He rolled in a 12-footer on No. 4 (par 5, 520 yards) to get to 2 under on his round. He made the turn in 3 under and then made eagle on No. 10 (par 5, 512 yards) with a chip-in.
No need for the putter there.
He added birdies on Nos. 12 (par 3, 185 yards) and 14 (par 4, 395 yards). He hit an 8-iron to three inches on No. 12 and a lob wedge from 95 yards to eight feet on No. 14.
A couple of bogeys coming in didn’t leave Stimets discouraged. He knows there’s a long way to go but in his first New England Amateur he is pleased with his start.

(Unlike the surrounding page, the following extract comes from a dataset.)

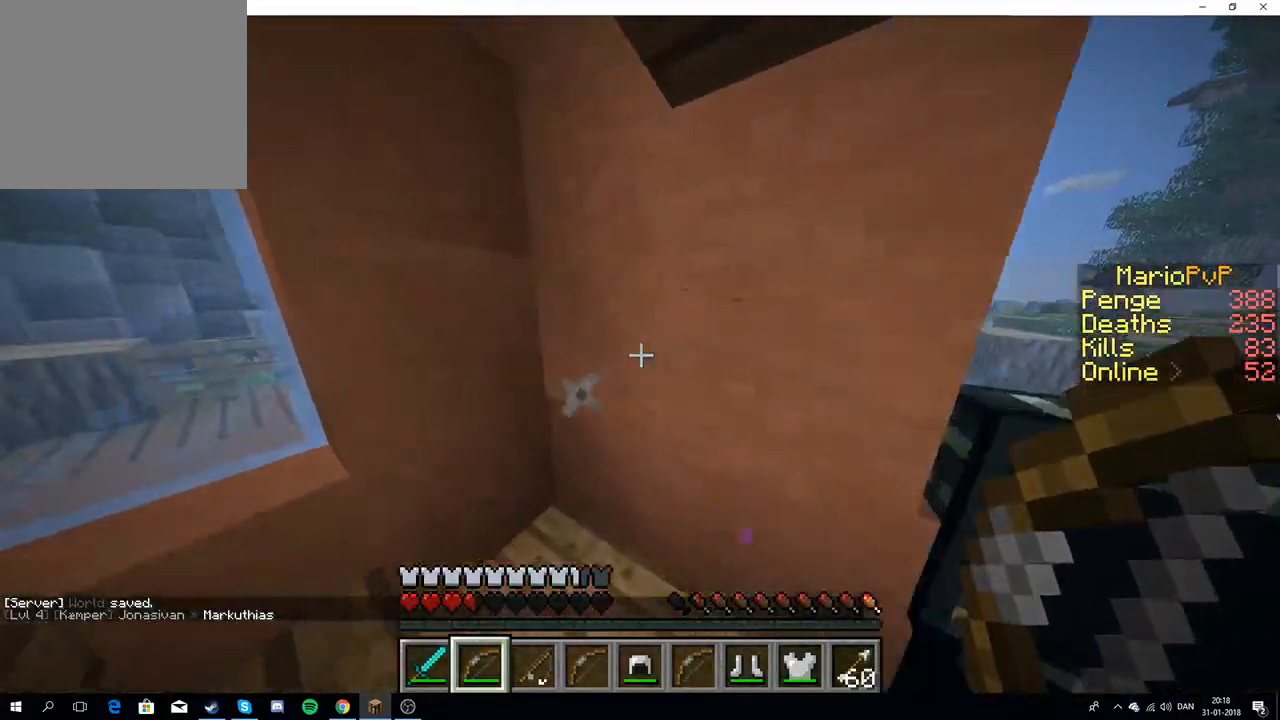
{"keys": ["w"], "events": [[483, "a", "up"]]}
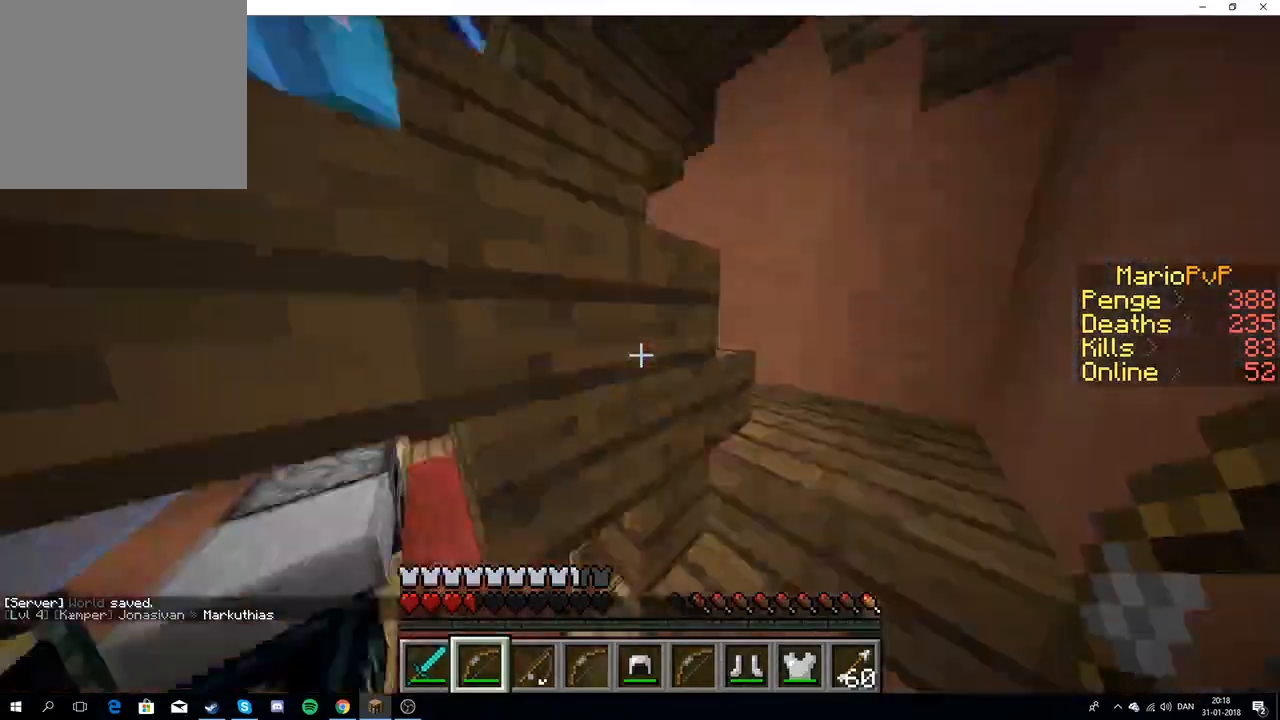
{"keys": ["d"], "events": [[117, "d", "down"], [367, "w", "up"]]}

“It’s crucial to get off to a good start,” said Stimets. “The field is big and full of great players. Going low is important. There’s no room for error in a 54-hole event. You must be under par at the end of each round.”
Like Stimets, Harney found some success with the flatstick and is entering this year’s championship with some added confidence. He also made the Round of 16 in the Massachusetts Amateur last week.
“I was locked in on the greens today,” said Harney, 30. “I spent a lot of time watching Cameron Smith putt yesterday during the final round of The Open. His free-flowing stroke helped me find my rhythm on the greens.”
His T8 finish in last year’s championship at Great River Golf Club (Conn.) put it in perspective that he could compete.
“I faded on the last day in last year’s event and I find that happens to me a lot,” said Harney, who plays out of Charles River Country Club. “Not sure what it is. I finished strong today by birdieing the last.”
After bombing a drive, Harney pured a lob wedge from 99 yards to 12 feet and converted.
Not a bad round for someone who hadn’t seen the course before.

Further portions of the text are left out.